At a time when politics usually takes a break, voters will select candidates to run against Republicans who supported Walker’s efforts to curb collective-bargaining rights for most public employees. On July 19, there will be two primaries and a full-fledged recall aimed at Democratic senators who fled the state in February in hopes of blocking the measure, which touched off weeks of protests across the nation.
“It feels like madness abounds in our state, like Wisconsin is 65,000 square miles surrounded by sanity,” said Mike McCabe, executive director of the Wisconsin Democracy Campaign, a nonprofit that advocates openness in government. “We’re just living in a really weird time,” McCabe added in a telephone interview from Madison, the capital.

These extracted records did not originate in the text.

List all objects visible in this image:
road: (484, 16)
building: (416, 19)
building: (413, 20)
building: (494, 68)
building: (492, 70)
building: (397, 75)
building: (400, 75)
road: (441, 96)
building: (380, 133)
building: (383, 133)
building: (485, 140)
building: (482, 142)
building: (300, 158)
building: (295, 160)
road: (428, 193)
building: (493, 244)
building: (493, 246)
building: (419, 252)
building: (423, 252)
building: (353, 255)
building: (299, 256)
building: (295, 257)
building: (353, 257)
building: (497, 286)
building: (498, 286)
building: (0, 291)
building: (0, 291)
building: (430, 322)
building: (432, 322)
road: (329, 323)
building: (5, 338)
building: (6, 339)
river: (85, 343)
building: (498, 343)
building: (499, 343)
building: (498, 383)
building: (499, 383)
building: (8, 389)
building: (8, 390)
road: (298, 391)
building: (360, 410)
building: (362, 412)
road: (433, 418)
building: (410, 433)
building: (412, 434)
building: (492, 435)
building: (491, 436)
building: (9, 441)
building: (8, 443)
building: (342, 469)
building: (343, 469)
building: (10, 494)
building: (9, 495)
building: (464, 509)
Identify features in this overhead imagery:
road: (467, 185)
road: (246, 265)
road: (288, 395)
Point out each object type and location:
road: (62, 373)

State election law allows open primaries, which means that voters can participate regardless of partisan affiliation. It also allows members of one party to enter another’s primary with what McCabe called “fake candidacies.”
“There’s nothing illegal about it,” he said.
The cross-party candidates have imparted a sideshow element to a fight that is unprecedented and carries clear implications for Wisconsin’s governance. The August recalls may tip the balance of the Republican-controlled Senate to the Democrats, who need a net gain of three seats to control the chamber and be able to block Walker’s legislative agenda.
The state’s nine legislative recall elections compare with a total of 20 across the nation since 1913, according to Joshua Spivak, a senior fellow at the Hugh L. Carey Institute for Government Reform at Wagner College in New York. Wisconsin has had two.
“I’m sort of happy about this because this shows people that politics is about things that affect people’s lives,” said Mordechai Lee, a professor of government affairs at the University of Wisconsin-Milwaukee. “On the other hand, I’m sad for Wisconsin because this is all the wrong kind of politics.”